Edu-ConvoKit: An Open-Source Library for Education Conversation Data
Rose E. Wang, Dorottya Demszky
TL;DR
Edu-ConvoKit tackles the absence of centralized tools for education-focused conversation analysis by delivering an open-source, modular pipeline for pre-processing, annotation, and analysis. The framework de-identifies data, supports seven annotation types (including talk moves and student reasoning), and enables diverse analyses (qualitative, quantitative, lexical, temporal, and GPT-assisted) via a consistent, dataframe-based interface. It is demonstrated through Colab notebooks and three education datasets, and supported by tutorials and a paper repository to foster reproducibility and collaboration. While offering broad capabilities, the authors note limitations in transcription support, metadata ties, domain generalization, and reliance on known-speaker de-identification, underscoring the need for cautious interpretation and ongoing enhancement.

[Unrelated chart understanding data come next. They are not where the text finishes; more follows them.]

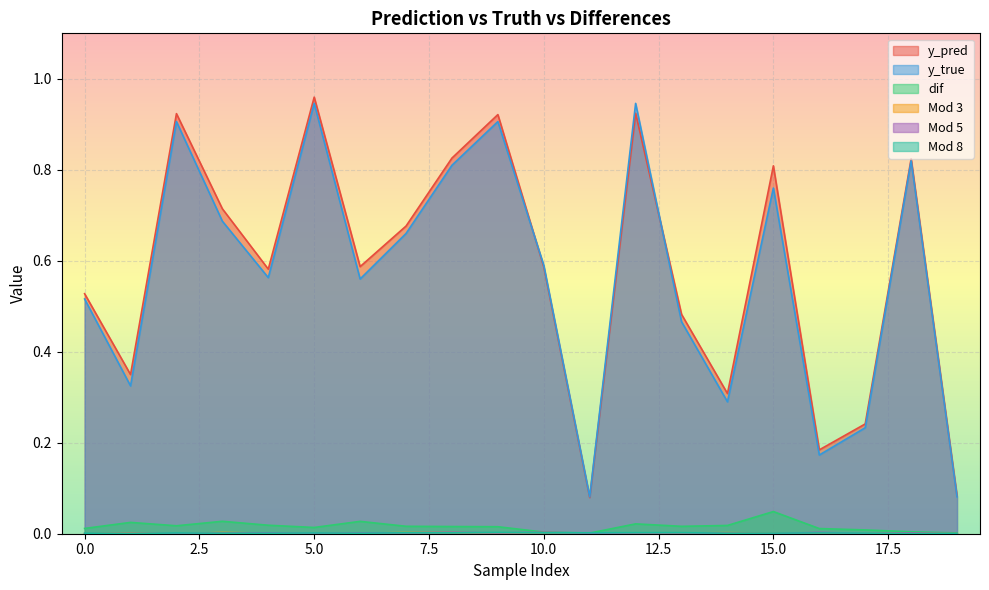

What is the value of the y_pred point at the 7th from the left?

0.6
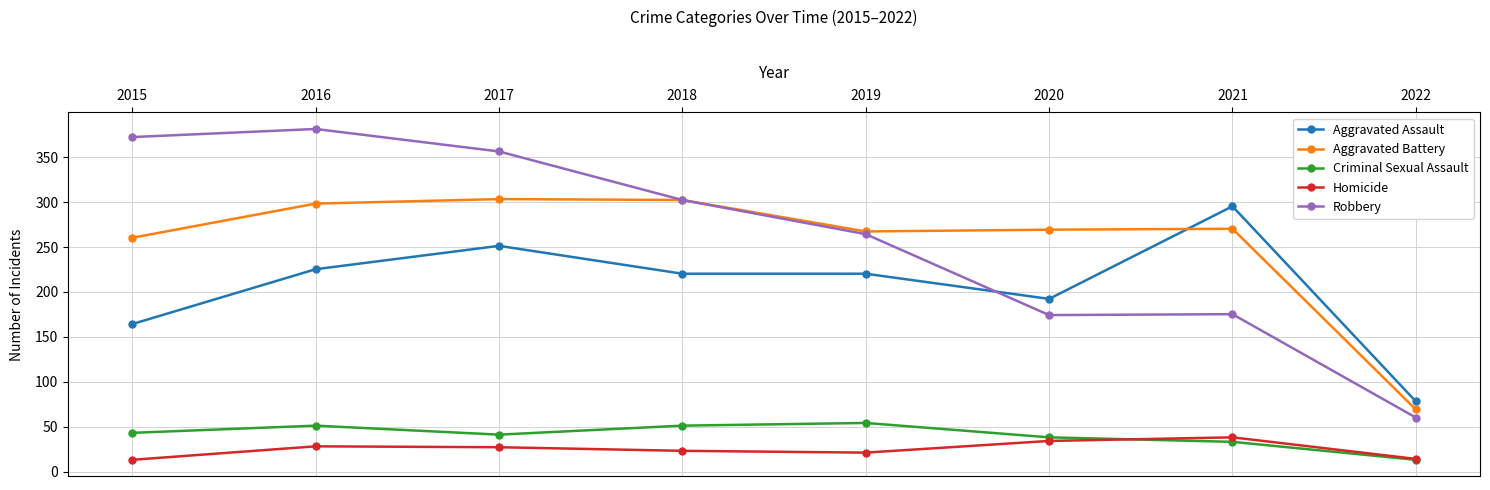

What is the difference between the highest and lowest values at 2017?

329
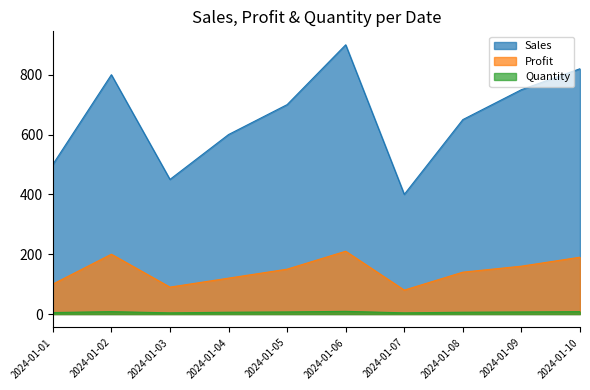

Rank the categories by Sales value from highest to lowest.

2024-01-06, 2024-01-10, 2024-01-02, 2024-01-09, 2024-01-05, 2024-01-08, 2024-01-04, 2024-01-01, 2024-01-03, 2024-01-07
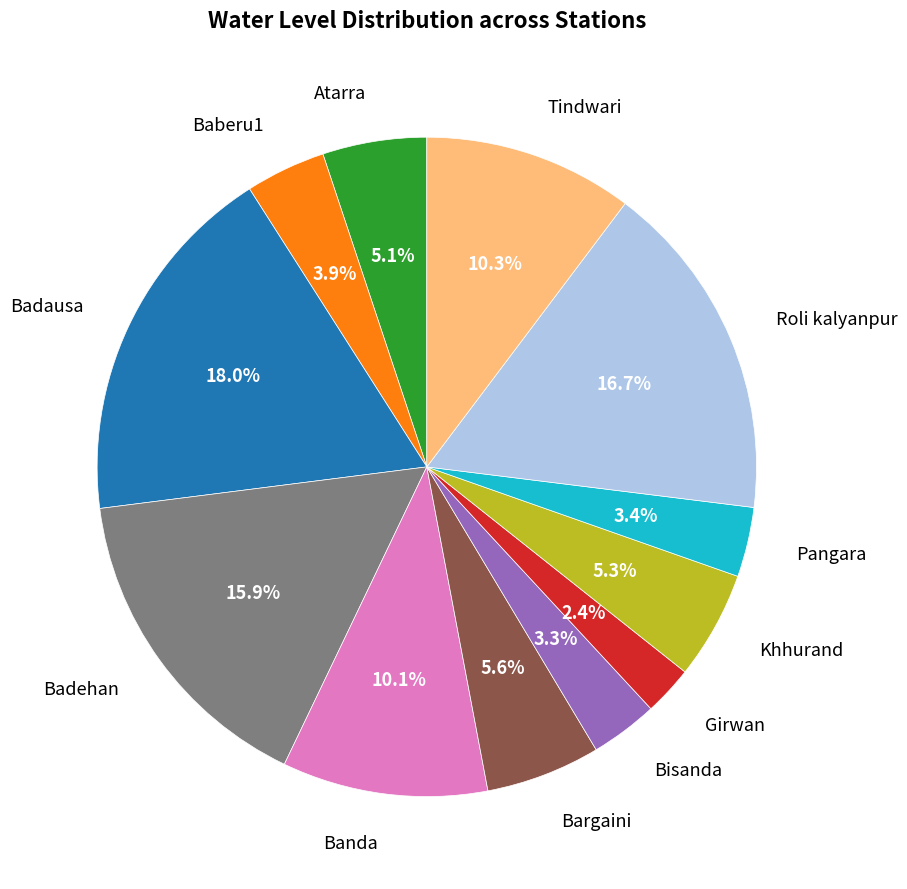

True or false: Badausa accounts for 18% of the total.

True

Overall, Edu-ConvoKit provides a practical, community-driven platform to accelerate research in education-focused NLP and improve teaching and learning outcomes.
Abstract
We introduce Edu-ConvoKit, an open-source library designed to handle pre-processing, annotation and analysis of conversation data in education. Resources for analyzing education conversation data are scarce, making the research challenging to perform and therefore hard to access. We address these challenges with Edu-ConvoKit. Edu-ConvoKit is open-source (https://github.com/stanfordnlp/edu-convokit ), pip-installable (https://pypi.org/project/edu-convokit/ ), with comprehensive documentation (https://edu-convokit.readthedocs.io/en/latest/ ). Our demo video is available at: https://youtu.be/zdcI839vAko?si=h9qlnl76ucSuXb8- . We include additional resources, such as Colab applications of Edu-ConvoKit to three diverse education datasets and a repository of Edu-ConvoKit related papers, that can be found in our GitHub repository.